I was told by someone who went to another British school that he thought Hastings was the best British school, which is slightly surprising because it is not one of the most expensive. It'll still cost about €1000/month when you include all the extras though. It's the only major British school that's really in Madrid, so it doesn't have the big facilities the ones further out do. But the few parents I've bumped in to have been pleased with the teaching there. Hastings is in Chamartín, which is also a nice area to live in.


----------



## Pesky Wesky (May 10, 2009)

bissan said:


> Hi
> I am new here (thank you for adding )
> I will be moving to MADRID after some months
> I have 2 kids 4 - 8 yrs old.
> ...


I don't know much about these areas except that they are expensive, exclusive and that many politicians and actors live in these areas.
I do know that Hastings is well thought of by many parents.


----------



## Amilia Bargues (Oct 15, 2015)

Hi! I`m going to move to Spain too. As I heard this country has quite good education level. 
Do your children know Spanish? It`s required. 

I have found some general info for myself, maybe it`ll be interesting to you too. 

Preschool, primary and secondary education
The Spanish education system is divided into three levels.

1. Early education (Educación Infantil)

This stage accepts children from birth to six years old and is divided into two levels: kindergartens children until three (optional & paying) and compulsory preschool (free) for children aged 3–6 in public institutions.

2. Elementary education (Educación Primaria)

From six to twelve, children attend compulsory elementary school. Both public elementary and secondary schools are free. Alternatively, a child can attend a private or religious school. In several provinces (e.g. in Catalonia and the Basque Country), some lessons are taught in local language and these language lessons are included in the curriculum.

3. Secondary education (Educación Secundaria Obligatoria or ESO)

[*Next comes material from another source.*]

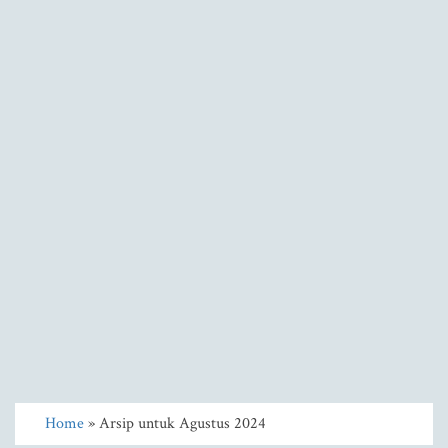
Home
» Arsip untuk Agustus 2024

From twelve to sixteen, teenagers attend compulsory and free secondary school. After three years, they must choose between vocational or academic studies and pass the secondary school certificate (Titulo de Graduato ESO). Holders of this certificate can choose to go to university, continue their vocational studies or leave and find a job.

Those who want to attend university must obtain a baccalaureate (Titulo de Bachiller). Others can continue on to complete secondary vocational, arts or sport courses (Titulo de Técnico).


----------



## bissan (Oct 20, 2015)

Thank yoh so much for sharing these info.
I wish u an easy move .
My kids dont know spanish .
And i am tending to enroll them in international schools which depend mainly on English.


----------



## Amilia Bargues (Oct 15, 2015)

Ok, bissan. Wish you all the best!


----------